● SELECTED EXCERPT:
<<<<

When called on a very small table with rows for relatively few sequences, it
may be called tens of thousands of times without producing any output.
Combined with the inefficiency of allocating a sizeable hash regardless
of whether it had any items to work on, the long delays were causing
web timeouts.  Now, if there are no incoming items, it returns immediately.
There are still some delays from the hundreds of thousands of queries that
return no data, but they are manageable (~45s for ~200k scaffolds).
refs #15043

diff --git src/hg/hgTables/gffOut.c src/hg/hgTables/gffOut.c
index aa49a36..9a9fd74 100644
--- src/hg/hgTables/gffOut.c
+++ src/hg/hgTables/gffOut.c
@@ -1,446 +1,448 @@
 /* gffOut - output GFF (from bed data structures). */
 
 /* Copyright (C) 2014 The Regents of the University of California 
  * See README in this or parent directory for licensing information. */
 
 #include "common.h"
 #include "hash.h"
 #include "linefile.h"
 #include "dystring.h"
 #include "obscure.h"
 #include "jksql.h"
 #include "trackDb.h"
 #include "bed.h"
 #include "hdb.h"
 #include "gff.h"
 #include "hgTables.h"
 
 
 static void addGffLineFromBed(struct bed *bed, char *source, char *feature,
 			      int start, int end, char frame, char *txName)
 /* Create a gffLine from a bed and line-specific parameters and print it out. */
 {
 struct gffLine gff;
 ZeroVar(&gff);
 char strand;
 gff.seq = bed->chrom;
 gff.source = source;
 gff.feature = feature;
 gff.start = start;
 gff.end = end;
 gff.score = bed->score;
 strand = bed->strand[0];
 if (strand != '+' && strand != '-')
     strand = '.';
 gff.strand = strand;
 gff.frame = frame;
 gff.group = txName;
 if (bed->name != NULL)
     gff.geneId = bed->name;
 else
     {
     static int namelessIx = 0;
     char buf[64];
     safef(buf, sizeof(buf), "gene%d", ++namelessIx);
     gff.geneId = buf;
     }
 gffTabOut(&gff, stdout);
 }
 
 
 static char *computeFrames(struct bed *bed, char *exonFrames, int *retStartIndx, int *retStopIndx)
 /* Compute frames, in order dictated by strand.  bed must be BED12. 
  * Convert exonFrames to gtf frame if available. */
 {
 int *ef;
 if (exonFrames)

>>>>

● SOURCE MATERIAL:
<<<<

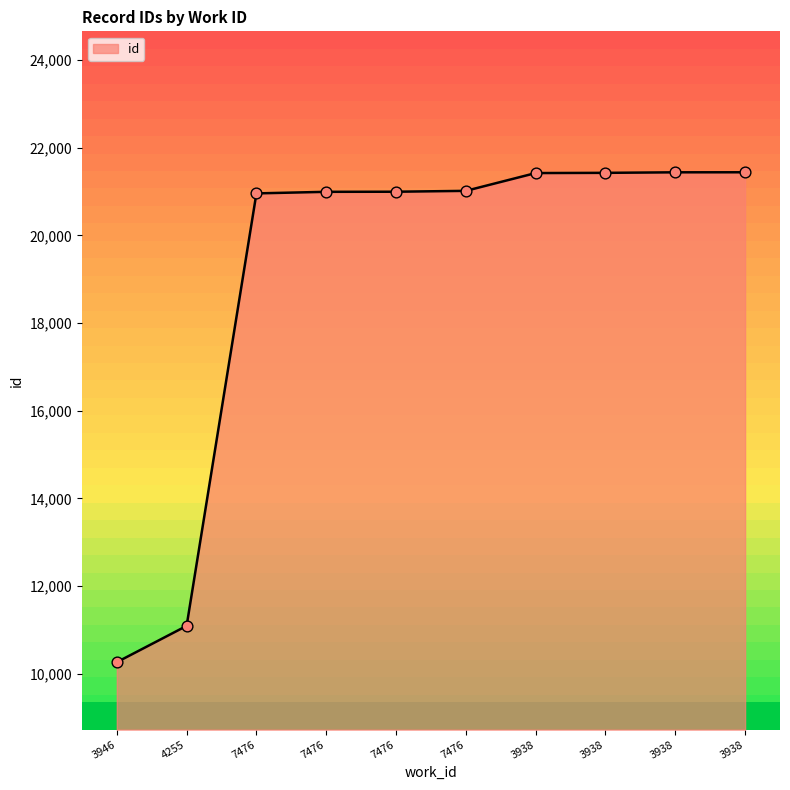

Approximately how many times larger is the value at 7476 compared to 3938?

1.0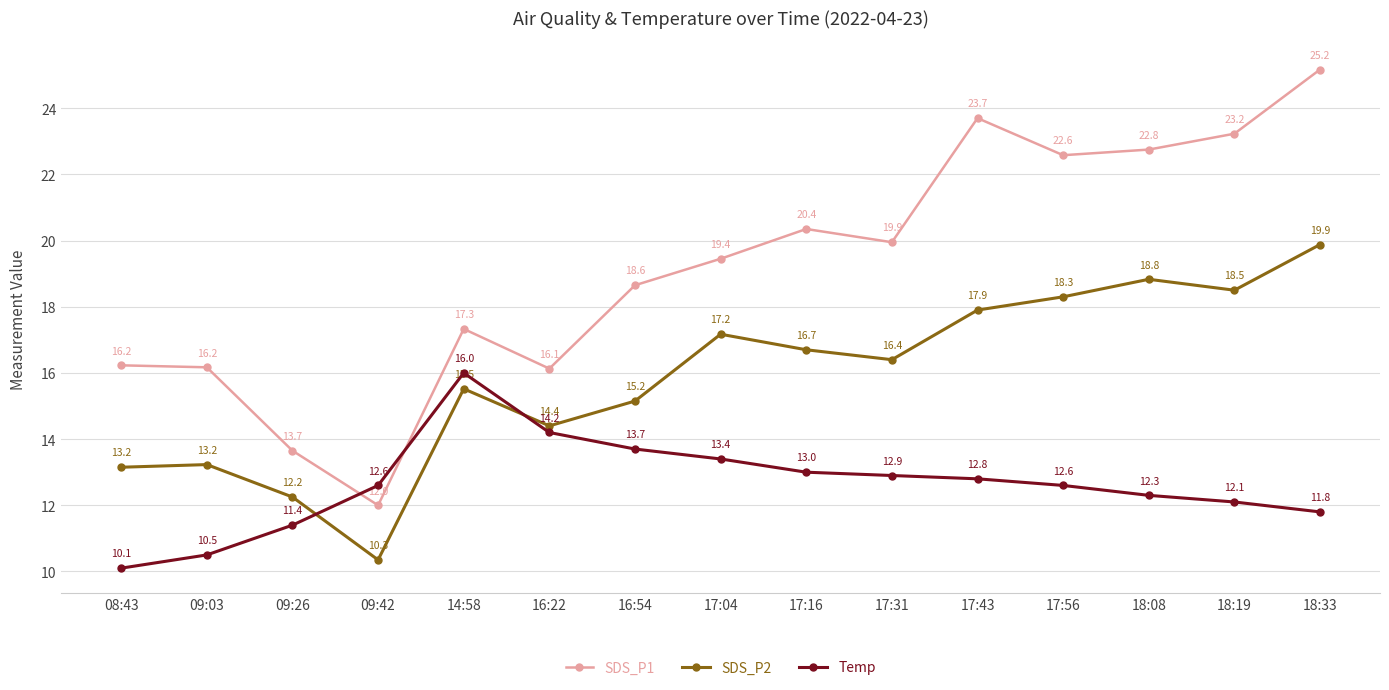

Is this an area chart (filled region under the line)?

No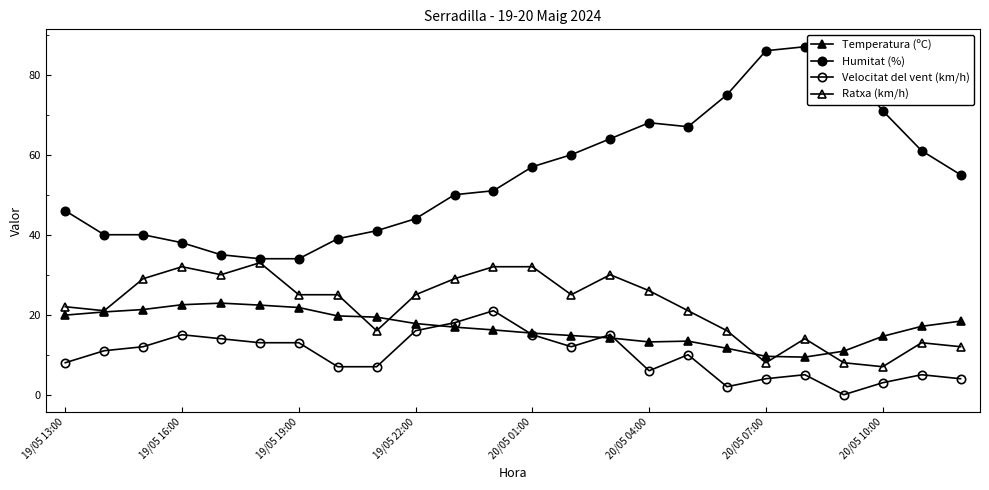

Which series has the largest total across all categories?

Humitat (%)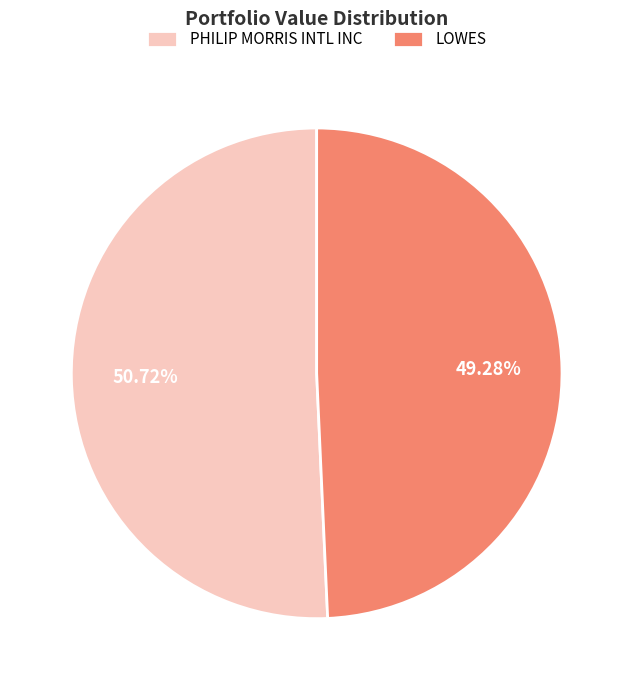

Does PHILIP MORRIS INTL INC account for over 50% of the chart?

Yes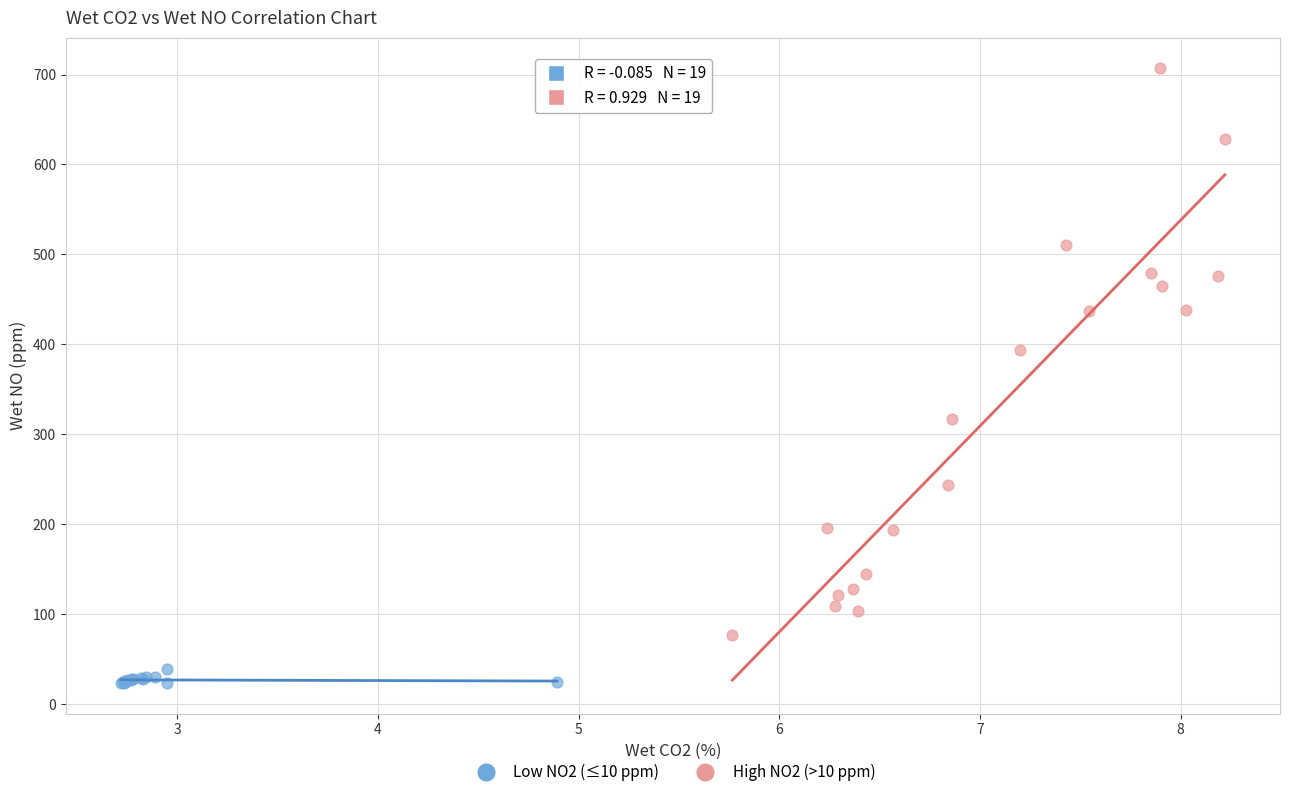

Which series contains the lowest Y value?

Low NO2 (≤10 ppm)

>>>>

● WHAT TO DO:
- a) From the gffOut commit, quote the passage starting at "Combined with the" and ending at "it returns immediately.".
- b) According to the gffOut commit message, why was the function changed to return immediately when there are no incoming items?
- c) Carry on the gffOut commit from where it stops.

● ANSWERS FOR THIS EXERCISE:
- a)
Combined with the inefficiency of allocating a sizeable hash regardless
of whether it had any items to work on, the long delays were causing
web timeouts.  Now, if there are no incoming items, it returns immediately.

- b) On a very small table with rows for relatively few sequences, the function may be called tens of thousands of times without producing any output. It also allocated a sizeable hash whether or not it had any items to work on. Together, these caused long delays that led to web timeouts.

- c)
     {
     int efSize = 0;
     sqlSignedStaticArray(exonFrames, &ef, &efSize); // not thread safe.
     if (efSize != bed->blockCount)
 	errAbort("Unexpected error, name=%s blockCount=%d but exonFrames size = %d", bed->name, bed->blockCount, efSize);
     }
 char *frames = needMem(bed->blockCount);
 boolean gotFirstCds = FALSE;
 int nextPhase = 0, startIndx = 0, stopIndx = 0;
 // If lack of thick region has been represented this way, fix:
 if (bed->thickStart == 0 && bed->thickEnd == 0)
     bed->thickStart = bed->thickEnd = bed->chromStart;
 int i;
 for (i=0;  i < bed->blockCount;  i++)
     {
     int j = (bed->strand[0] == '-') ? bed->blockCount-i-1 : i;
     int exonStart = bed->chromStart + bed->chromStarts[j];
     int exonEnd = exonStart + bed->blockSizes[j];
     if ((exonStart < bed->thickEnd) && (exonEnd > bed->thickStart))
 	{
 	int cdsS = max(exonStart, bed->thickStart);
 	int cdsE = min(exonEnd, bed->thickEnd);
 	int cdsSize = cdsE - cdsS;
 	if (! gotFirstCds)
 	    {
 	    gotFirstCds = TRUE;
 	    startIndx = j;
 	    }
 	if (exonFrames)
 	    {
 	    int n = ef[j];
 	    char c = '.';     // -1 exonFrame becomes '.' in gtf 
 	    if (n == 0)
 		c = '0';
 	    else if (n == 1)  // gtf frames are really "phases", so 1 and 2 swap.
 		c = '2';
 	    else if (n == 2)
 		c = '1';
 	    frames[j] = c;
 	    }
 	else
 	    {
 	    frames[j] = '0' + nextPhase;
 	    nextPhase = (3 + ((nextPhase - cdsSize) % 3)) % 3;
 	    }
 	stopIndx = j;
 	}
     else
 	{
 	frames[j] = '.';
 	}
     }
 if (retStartIndx)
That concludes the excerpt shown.